Verwurzelt

von kathrin_10  

Tropische Regenwälder werden offiziell in zwei Zustände eingeteilt, Primär- oder Sekundärwald. Das impliziert Sicherheit und Überblick in einem unbekannten System. Deutscher Wald wird in mehrere Zustände eingeteilt, aber grundsätzlich darf nur Wald genannt werden was, eine bestimmte Flächengröße und Kronenschluss hat. In Costa Rica hingegen werden viele Pflanzengesellschaften als Wald eingestuft ohne dem Titel gerecht zu werden. Dazu zählen isolierte kleine Waldparzellen, Plantagen und weitere ökologisch verarmte mit Bäumen bestückte Flächen.

Durch das milde Klima in Costa grünt und blüht die Flora tagein tagaus vor sich hin. Ein großer Unterschied zu unseren Breitengraden ist, dass das Baumholz keine Jahresringe hat, die man zählen könnte, das erschwert den Nachweis des Baumalters ungemein.

Oft frage ich mich, wie alt wohl einer der Baumriesen sein könnte. Bisher habe ich noch keine zufriedenstellenden Antworten darauf erhalten. Meist werden 50 Jahre genannt, vermutlich liegt das daran das die meisten Menschen gerade so viele Jahre zurückblicken und aufgrund der Begrenztheit ihrer eigenen Erinnerung nicht mehr rekonstruieren können. Vermutlich jedoch sind die Bäume wesentlich älter, nur weiß das keiner mit Sicherheit. Verarbeitetes Holz hat derweil einen größeren Stellenwert als lebende Bäume. Jeder Einheimische lamentiert mit Stolz, dass ein Pfosten, der aus Manu-Baum gefertigt ist, mehr als 100 Jahre, auch in feuchter Erde halten kann. Ein Mensch der älter als 90 Jahre ist wird liebevoll Guyacan genannt: scheint also eine solide Baumart zu sein aus sicherlich sehr gutem Holz.
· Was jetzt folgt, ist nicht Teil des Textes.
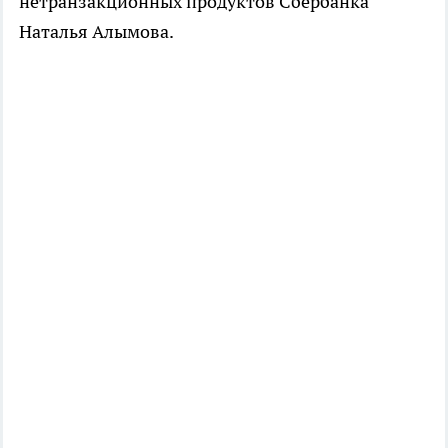
нетранзакционных продуктов Сбербанка
Наталья Алымова.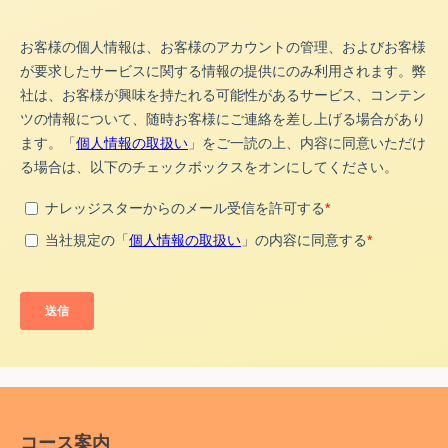
コース案内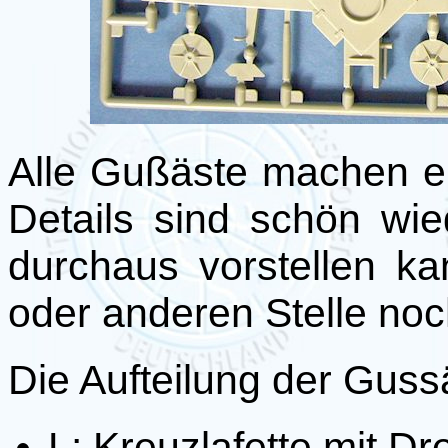
Alle Gußäste machen e
Details sind schön wi
durchaus vorstellen k
oder anderen Stelle no
Die Aufteilung der Gussä
L: Kreuzlafette mit Dre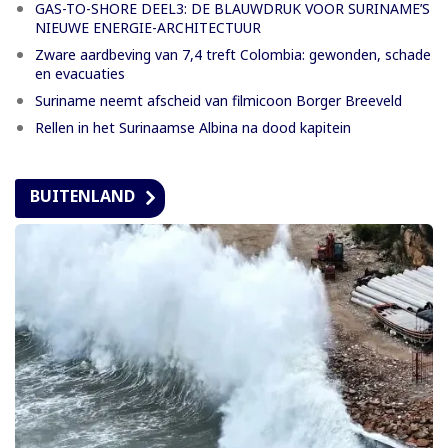
GAS-TO-SHORE DEEL3: DE BLAUWDRUK VOOR SURINAME’S
NIEUWE ENERGIE-ARCHITECTUUR
Zware aardbeving van 7,4 treft Colombia: gewonden, schade
en evacuaties
Suriname neemt afscheid van filmicoon Borger Breeveld
Rellen in het Surinaamse Albina na dood kapitein
BUITENLAND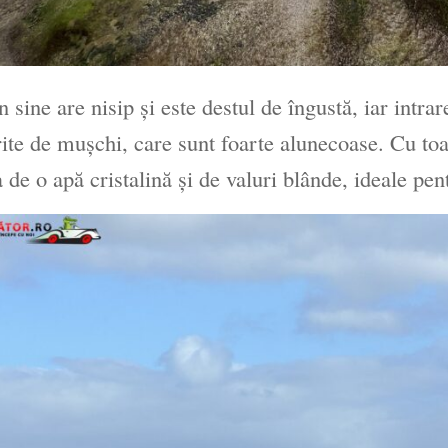
în sine are nisip și este destul de îngustă, iar intrar
ite de mușchi, care sunt foarte alunecoase. Cu toat
 de o apă cristalină și de valuri blânde, ideale pent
Menschen nutzen Wald, leben in und mit ihm und seinen Produkten. Er dient als Nahrungsquelle, Klimaregulator, Wasserfilter, Bodenschutz, Apotheke und Seelenheil. Er liefert und frische Luft, sauberes Wasser und Baumaterial. Ohne Holz hätten wir niemals Feuer machen, sesshaft werden oder die Ozeane befahren können. Viele Völker sind kulturell stark mit dem Wald verwachsen. Die Menschheit ist von ihm abhängig und einige erhoffen sich aus gutem Grund Heilmittel gegen Krankheiten die in der klassischen Medizin als unheilbar gelten. In den Regenwäldern steckt so vieles, was bis heute weder entdeckt noch erforscht ist. Urwälder mit Ihrer Artenvielfalt und Dichte sind besonders wertvoll. Jedoch ist es die Menschheit wiederherum, die diese Biotope gedankenlos zerstört. So werden bislang unbekannte Arten durch Habitatveränderungen eliminiert ohne das wir sie überhaupt jemals zu Gesicht bekommen, andere wiederherum werden durch Isolation auf Zeit ausgerottet: dies geschieht durch genetische Einengung und verminderte Anpassungsfähigkeit in einer Welt, die sich schneller wandelt als jemals zuvor. Die Auswirkungen der Veränderungen sind unberechenbar, deren Komplexität unübersichtlich, während die Lebensräume die hier bedroht werden äußerst sensibel sind. Ein befreundeter Tico, Naturfreund und begehrter Regenwaldspezialist hat die Hypothese aufgestellt: Primärwald, bzw. Urwald oder unberührte Natur gibt es auf der Erde nicht mehr. Denn es gibt keinen Flecken Wald mehr ohne anthropogene Einflüsse. Somit ist das was uns oft als Primärwald “bosque virgen“ angepriesen wird auch nur reifer Wald “bosque maduro“.

Die Gier des Menschen kennt keine Grenzen. Aus kapitalistischen Beweggründen wird in einer rasanten Geschwindigkeit vernichtet, was tausende Jahre bestand und nicht wieder reproduzierbar ist. Urwald kann man nicht pflanzen! Doch das ist den meisten leider nicht bewusst. Auf der einen Seite sind wir abhängig vom Wald, wir erhoffen uns so viel von Ihm und haben im Laufe unsere Entwicklung so viel von Ihm erhalten. Auf der anderen Seite sind wir der Tod und die Seuche für den Wald.